Ab Initio Calculations

cellular Although molecular methods offer access to ever larger size and time scales, they are not capable of predicting properties that depend on the electronic configuration of materials. Such properties play a crucial role in a vast range of systems as semiconductors, photovoltaics, thermoelectric and piezoelectric and other electronic or energy harvesting applications. Chemical reaction kinetics, catalyst activity and other areas of interest to chemical industry also benefit from knowledge and understanding of matter at the quantum level. Our group is currently involved in projects related to the above areas. Also development of software libraries sitting on top of popular electronic calculation suites (VASP, Gaussian, QuantumEspresso, etc.) is under way, in order to automate ab initio computations of interesting properties.

Complex Systems

cellular Work in complex systems involves studies in the general theory of Automata with applications in Time Series inspired by the work of our colleague, Dr K. Karamanos. Lately we are expanding our previous work on Cellular Automata as models of complexity using notions from Coordinate Logic Theory based on the work of Dr K. Tsirikolias. Our efforts are towards a vast generalization of existing theory that will unify certain aspects of automata dynamics in the spirit of recent attempts by S. Wolfram.
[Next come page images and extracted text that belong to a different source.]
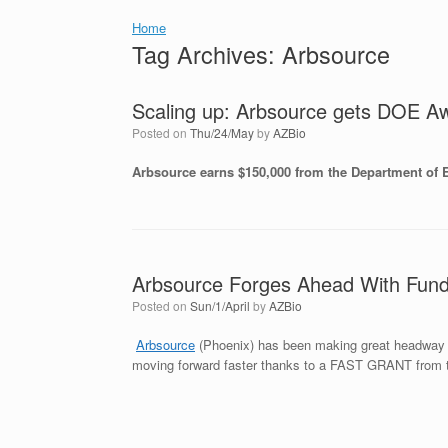
Home
Tag Archives:
Arbsource
Scaling up: Arbsource gets DOE A
Posted on
Thu/24/May
by
AZBio
Arbsource earns $150,000 from the Department of 
Arbsource Forges Ahead With Fun
Posted on
Sun/1/April
by
AZBio
Arbsource
(Phoenix) has been making great headway si
moving forward faster thanks to a FAST GRANT from 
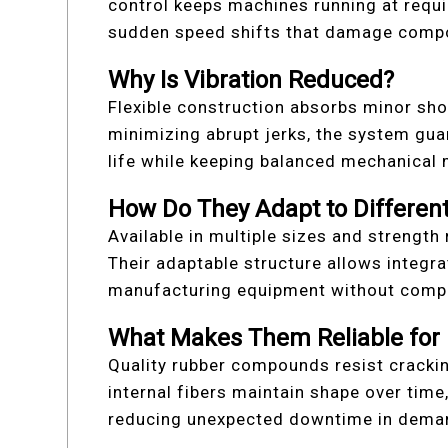
control keeps machines running at requi
sudden speed shifts that damage comp
Why Is Vibration Reduced?
Flexible construction absorbs minor sh
minimizing abrupt jerks, the system gua
life while keeping balanced mechanical
How Do They Adapt to Differen
Available in multiple sizes and strength 
Their adaptable structure allows integr
manufacturing equipment without comple
What Makes Them Reliable for
Quality rubber compounds resist cracki
internal fibers maintain shape over time
reducing unexpected downtime in demand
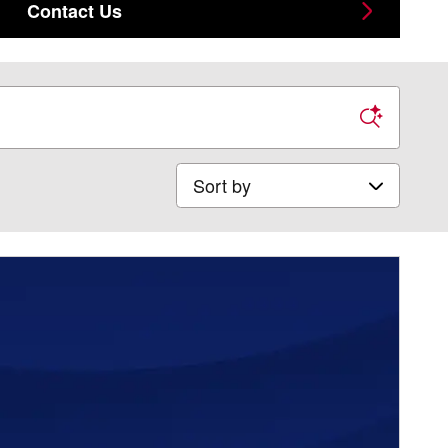
Contact Us
Sort by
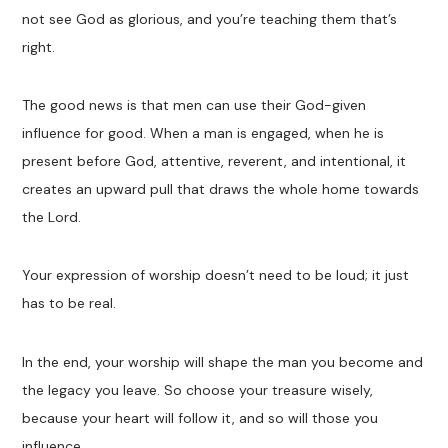
not see God as glorious, and you’re teaching them that’s
right.
The good news is that men can use their God-given
influence for good. When a man is engaged, when he is
present before God, attentive, reverent, and intentional, it
creates an upward pull that draws the whole home towards
the Lord.
Your expression of worship doesn’t need to be loud; it just
has to be real.
In the end, your worship will shape the man you become and
the legacy you leave. So choose your treasure wisely,
because your heart will follow it, and so will those you
influence.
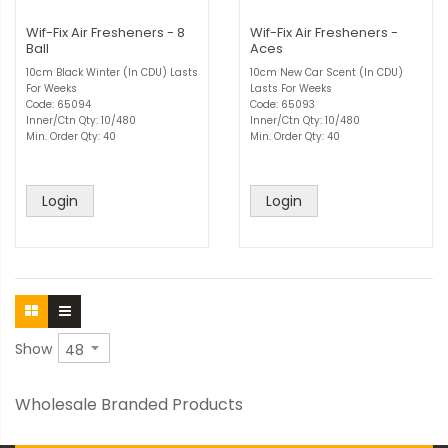
Wif-Fix Air Fresheners - 8
Wif-Fix Air Fresheners -
Ball
Aces
10cm Black Winter (In CDU) Lasts
10cm New Car Scent (In CDU)
For Weeks
Lasts For Weeks
Code: 65094
Code: 65093
Inner/Ctn Qty: 10/480
Inner/Ctn Qty: 10/480
Min. Order Qty: 40
Min. Order Qty: 40
Login
Login
Show
Wholesale Branded Products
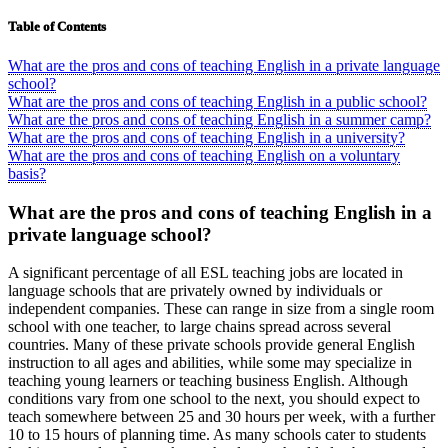
Table of Contents
What are the pros and cons of teaching English in a private language
school?
What are the pros and cons of teaching English in a public school?
What are the pros and cons of teaching English in a summer camp?
What are the pros and cons of teaching English in a university?
What are the pros and cons of teaching English on a voluntary
basis?
What are the pros and cons of teaching English in a
private language school?
A significant percentage of all ESL teaching jobs are located in
language schools that are privately owned by individuals or
independent companies. These can range in size from a single room
school with one teacher, to large chains spread across several
countries. Many of these private schools provide general English
instruction to all ages and abilities, while some may specialize in
teaching young learners or teaching business English. Although
conditions vary from one school to the next, you should expect to
teach somewhere between 25 and 30 hours per week, with a further
10 to 15 hours of planning time. As many schools cater to students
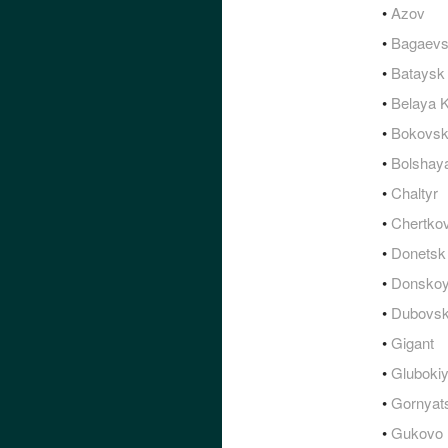
•
Azov
•
Bagaev
•
Bataysk
•
Belaya K
•
Bokovs
•
Bolshay
•
Chaltyr
•
Chertko
•
Donetsk
•
Donsko
•
Dubovs
•
Gigant
•
Gluboki
•
Gornyat
•
Gukovo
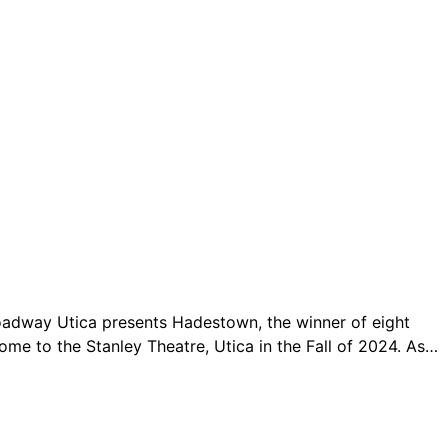
Broadway Utica presents Hadestown, the winner of eight
e to the Stanley Theatre, Utica in the Fall of 2024. As…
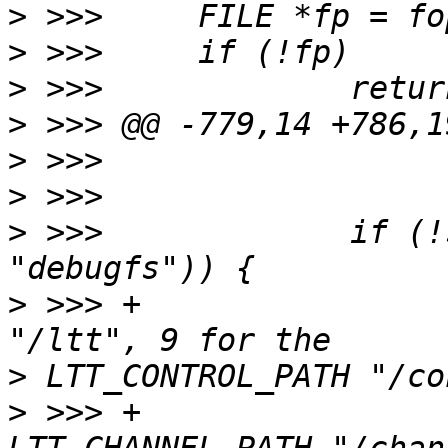
>
>
>
>
>
>
>
 >>>             if (!
>
 >>> +                
>
>
 >>> +                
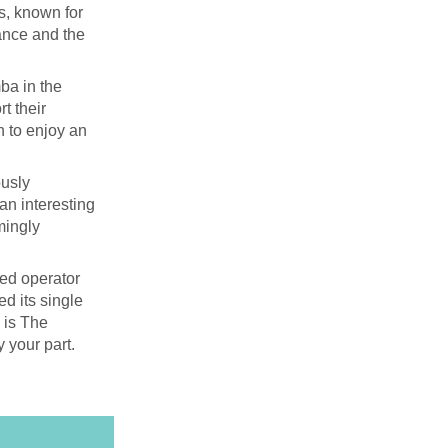
s, known for
cance and the
ba in the
t their
n to enjoy an
ously
 an interesting
mingly
ied operator
ed its single
s is The
y your part.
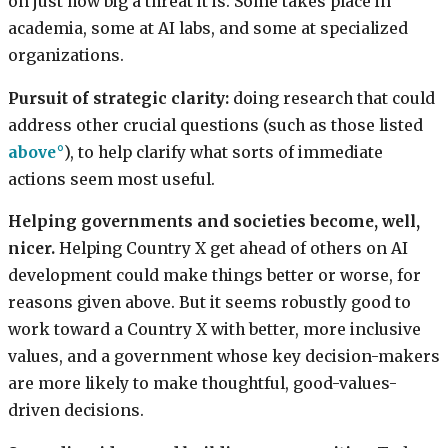
on just how big a threat it is. Some takes place in
academia, some at AI labs, and some at specialized
organizations.
Pursuit of strategic clarity:
doing research that could
address other crucial questions (such as those listed
above
), to help clarify what sorts of immediate
actions seem most useful.
Helping governments and societies become, well,
nicer.
Helping Country X get ahead of others on AI
development could make things better or worse, for
reasons given above. But it seems robustly good to
work toward a Country X with better, more inclusive
values, and a government whose key decision-makers
are more likely to make thoughtful, good-values-
driven decisions.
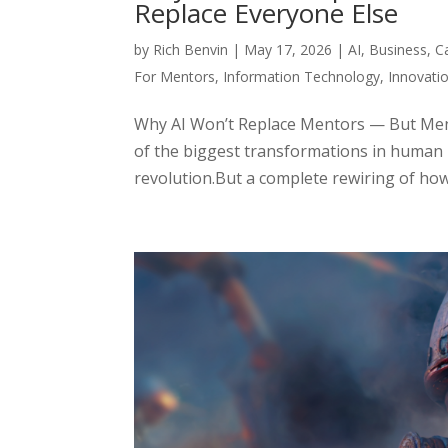
Replace Everyone Else
by
Rich Benvin
|
May 17, 2026
|
AI
,
Business
,
C
For Mentors
,
Information Technology
,
Innovati
Why AI Won’t Replace Mentors — But Ment
of the biggest transformations in human h
revolution.But a complete rewiring of how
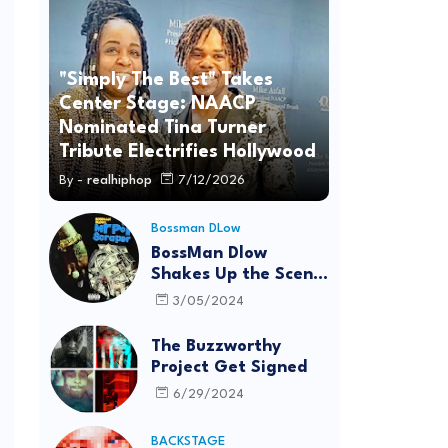
"Simply The Best" Takes
Center Stage: NAACP
Nominated Tina Turner
Tribute Electrifies Hollywood
By -
realhiphop
7/12/2026
Bossman DLow
BossMan Dlow
Shakes Up the Scene
with "Mr Pot
3/05/2024
Scraper"
The Buzzworthy
Project Get Signed
6/29/2024
BACKSTAGE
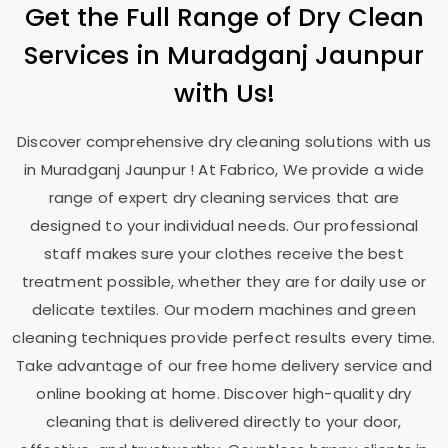
Get the Full Range of Dry Clean
Services in
Muradganj Jaunpur
with Us!
Discover comprehensive dry cleaning solutions with us
in
Muradganj Jaunpur
! At Fabrico, We provide a wide
range of expert dry cleaning services that are
designed to your individual needs. Our professional
staff makes sure your clothes receive the best
treatment possible, whether they are for daily use or
delicate textiles. Our modern machines and green
cleaning techniques provide perfect results every time.
Take advantage of our free home delivery service and
online booking at home. Discover high-quality dry
cleaning that is delivered directly to your door,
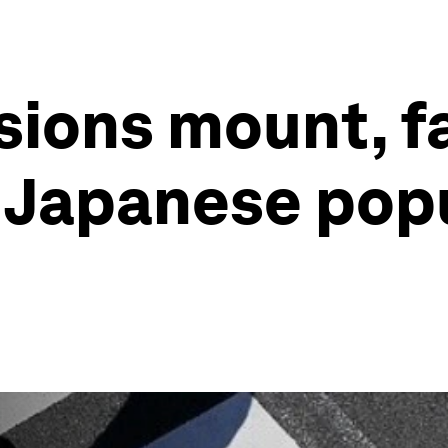
ions mount, fa
e Japanese pop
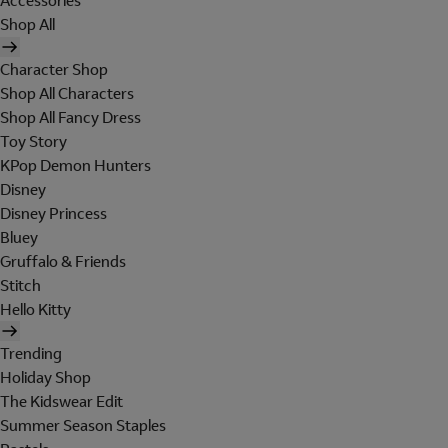
Accessories
Shop All
Character Shop
Shop All Characters
Shop All Fancy Dress
Toy Story
KPop Demon Hunters
Disney
Disney Princess
Bluey
Gruffalo & Friends
Stitch
Hello Kitty
Trending
Holiday Shop
The Kidswear Edit
Summer Season Staples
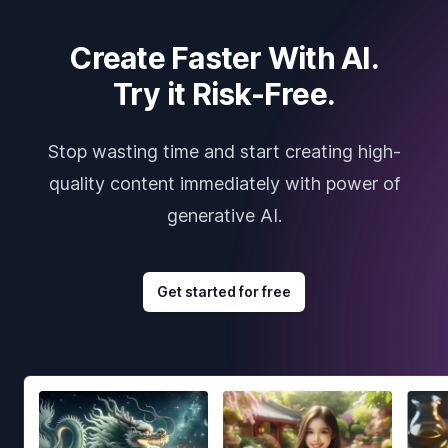
Create Faster With AI.
Try it Risk-Free.
Stop wasting time and start creating high-
quality content immediately with power of
generative AI.
Get started for free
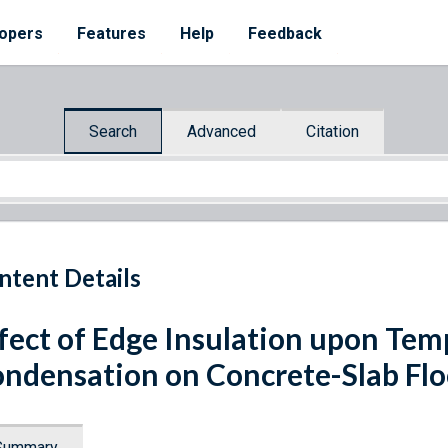
opers
Features
Help
Feedback
Search
Advanced
Citation
ntent Details
fect of Edge Insulation upon Te
ndensation on Concrete-Slab Flo
Summary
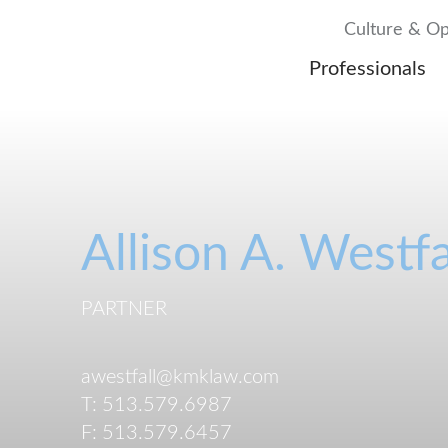
Culture & Op
Professionals
Allison
A.
Westfa
PARTNER
awestfall@kmklaw.com
T:
513.579.6987
F:
513.579.6457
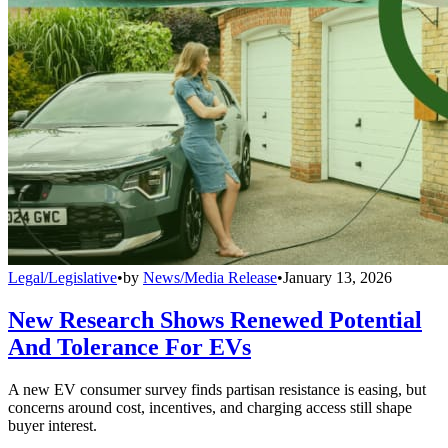
Legal/Legislative
•
by
News/Media Release
•
January 13, 2026
New Research Shows Renewed Potential
And Tolerance For EVs
A new EV consumer survey finds partisan resistance is easing, but
concerns around cost, incentives, and charging access still shape
buyer interest.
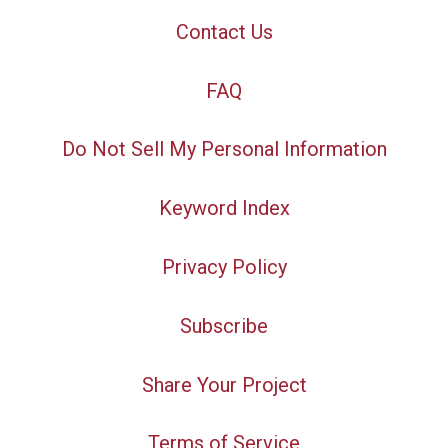
Contact Us
FAQ
Do Not Sell My Personal Information
Keyword Index
Privacy Policy
Subscribe
Share Your Project
Terms of Service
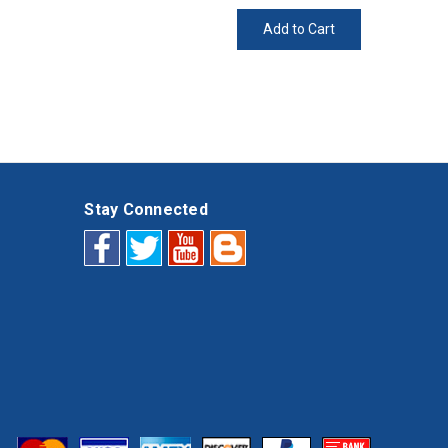
Add to Cart
Stay Connected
A more concise presentation reviewing our efforts is given in a presentation [PDF] A long term goal of the project is to find a new analog equivalent of digital processors as discussed in the following presentation [PPT]

Workshops

24-4-2015 25 - 6 - 2015 10 - 7 - 2015 Two talks at the Hellenic Institute of Aeronautics & Astronautics
  • Presentation of recent experimental indications for Scalar-Tensor Gravity by Jean-Paul Mbelek [PPT.PDF]
  • A possible alternative to the emdrive based on scalar-tensor gravity by T. E. Raptis [PPT.PDF]

Past Activities



We have also worked at times in areas like Skeletonization, Morphology and Image Processing as well as Cryptography where our late colleague Y. Bakopoulos has had some substantial contribution. We have an active interest in the general theory of dynamical systems and chaos and we often interact with the COSA group.